The New Hampshire Constitution (Part I, Article 36-a) requires NHRS Trustees to set actuarially sound employer contribution rates and requires employers to annually pay those rates in full. Employer rates are calculated every two years to reflect the cost of benefits as they accrue as well as pay down existing unfunded liabilities. The retirement system’s unfunded liability is the difference between current assets and the value of benefits already accrued. This unfunded liability – most of which is being paid off through 2039 – accounts for more than two-thirds of current employer rates. Any increase in liabilities resulting from revisions to actuarial assumptions included in the FY 2019 actuarial valuation will be amortized over a 20-year period ending in 2041.
Of all the assumptions used to estimate the cost of a public pension plan, none has a larger effect on the plan’s employer contribution rates than the investment return assumption. This is because, over time, earnings from investments account for a majority of the retirement system’s revenues.

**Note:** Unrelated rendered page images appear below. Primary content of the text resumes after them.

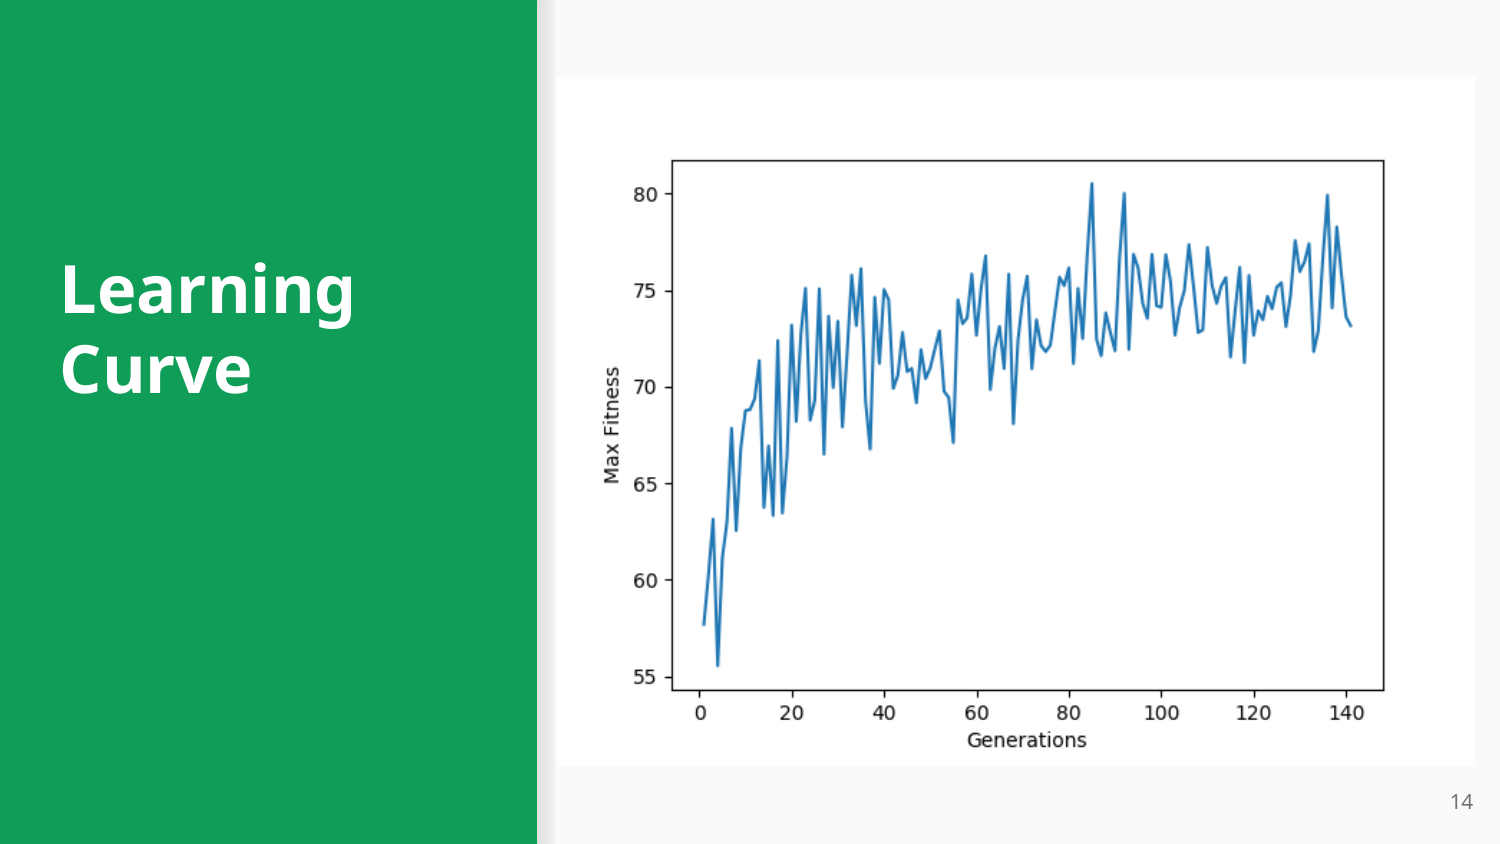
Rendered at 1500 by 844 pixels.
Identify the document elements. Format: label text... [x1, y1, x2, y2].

title Learning Curve [44, 265, 506, 422]
picture [557, 77, 1476, 767]
slide_number ‹#› [1398, 770, 1489, 835]
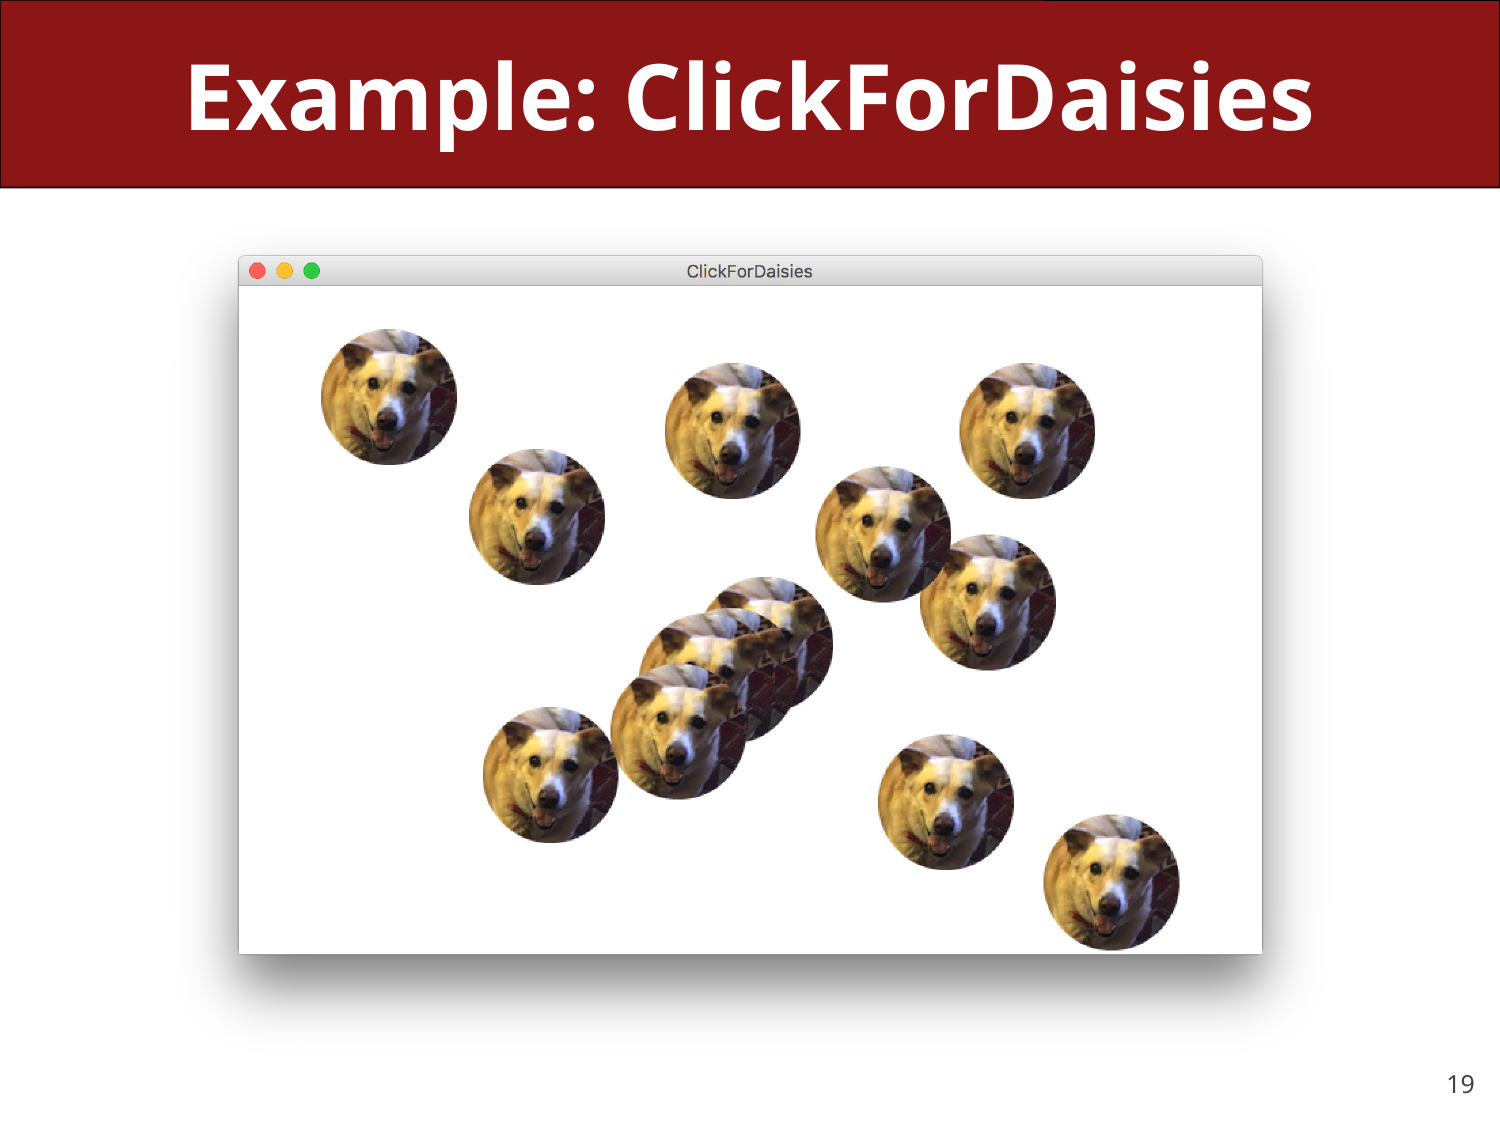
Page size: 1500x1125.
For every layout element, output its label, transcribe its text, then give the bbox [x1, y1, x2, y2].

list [161, 212, 1338, 1063]
title Example: ClickForDaisies [75, 0, 1425, 188]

In considering the assumed rate of return, NHRS Trustees heard capital market presentations from several independent, expert sources, including NEPC, the retirement system’s investment consultant. GRS, in its role as consulting actuary, opined that an assumed rate of return within the range of 6.25 percent to 7.0 percent would be considered as actuarially reasonable.
The last time the assumed rate of return was changed was May 2016, when it was reduced from 7.75 percent to 7.25 percent.
According to February 2020 data compiled by the National Association of State Retirement Administrators (NASRA) in its review of the nation’s largest public pension funds, the average assumed rate of return as of February 2020 was 7.22 percent. Among the 130 plans measured, 91, or 70 percent, have reduced their assumed rate of return since fiscal year 2017. At that time, 15 public pension plans had an assumed rate of return of 6.75 percent or lower.
The 6.75 percent rate represents what NHRS Trustees believe the plan can realistically earn from its investments on an annual basis, when averaged over the long-term. In any given year, investment returns are likely to be higher or lower than the long-term assumed rate.
NHRS provides retirement, disability, and death benefits to its eligible members and their beneficiaries. The State of New Hampshire and more than 460 local government employers participate in NHRS for their employees, teachers, firefighters, and police officers. NHRS has approximately 48,000 active members and 38,000 benefit recipients. NHRS administers a defined benefit plan qualified as a tax-exempt entity under sections 401(a) and 501(a) of the Internal Revenue Code.